- [EXCERPT]
[start]

The Temple of the Golden Pavillion is many things, but above all I was surprised how deeply and, as becomes Mishima, succinctly it described the war, not through presence but absence: for our narrator, Mizoguchi, the war is about staying behind, being pushed into a kind of surreal state of alternate existence.
Naturally, this sense of otherness and not belonging pervades the whole narrative on all levels, and it most certainly is Mishima's forte, something Murakami has, as well. The anxiety of existential meaninglessness, the strong feeling of guilt, freedom through an act of violence, either literal or metaphorical, and life, ultimately, a never-ending, alternating movement of these dark themes.
Rewarding yet demanding, making one poor before making one abundantly rich.
17 November,
2014
“Each dead day had its charm.”
Maybe I'm too dumb for this book, but it never really took off for me the way it clearly did for other people. I'm no stranger to Japanese literature, and some of the writing about beauty, conformity, and how the meaning of words/actions can become twisted if taken the wrong way was really wonderful, but...being honest, it was a chore to get through.
This was based on an actual real-life event (which was an interesting rabbit hole), and is from the point of view of the arson, Mizoguchi. We follow him as he grows up and joins the temple just like his father, but a lack of confidence, a stutter, and a belief that anything beautiful is cursed leads him down a dark path. It was an interesting read through the eyes of an unreliable narrator, but it also felt really repetitive. The same motives, the same themes, the same philosophical points are hammered home again and again, and I felt myself skimming a bit near the end to get to some new thought instead of rehashing old ones.
There's clearly something here and I'm definitely in the minority, but I just didn't enjoy this one.

[end]

- [TASK INPUT]

[start]

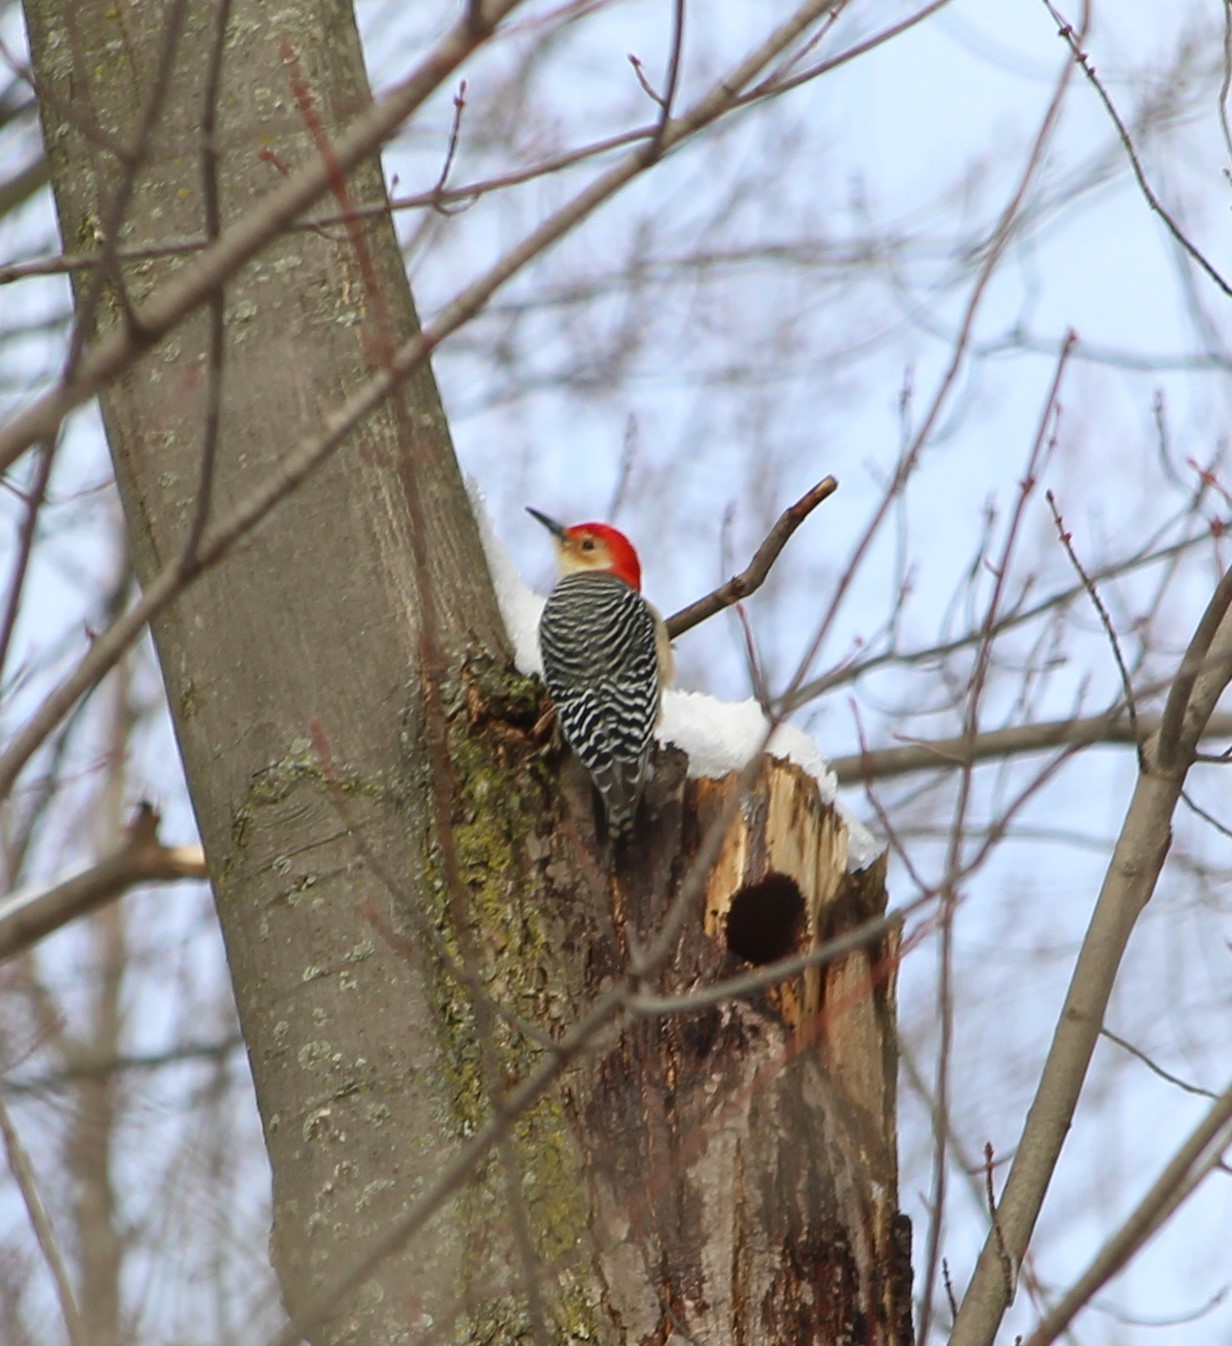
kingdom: Animalia
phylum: Chordata
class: Aves
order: Piciformes
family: Picidae
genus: Melanerpes
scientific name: Melanerpes carolinus
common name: Red-bellied woodpecker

[end]

- [EXERCISE TASK 1] Copy the passage from the book reviews between "Naturally, this sense" and "these dark themes.", inclusive.
- [EXERCISE TASK 2] Turn the lines of all the entries into a single numbered list with no blank lines, and leave the pictures out.

- [FINAL RESULT 1]
Naturally, this sense of otherness and not belonging pervades the whole narrative on all levels, and it most certainly is Mishima's forte, something Murakami has, as well. The anxiety of existential meaninglessness, the strong feeling of guilt, freedom through an act of violence, either literal or metaphorical, and life, ultimately, a never-ending, alternating movement of these dark themes.

- [FINAL RESULT 2]
1. kingdom: Animalia
2. phylum: Chordata
3. class: Aves
4. order: Piciformes
5. family: Picidae
6. genus: Melanerpes
7. scientific name: Melanerpes carolinus
8. common name: Red-bellied woodpecker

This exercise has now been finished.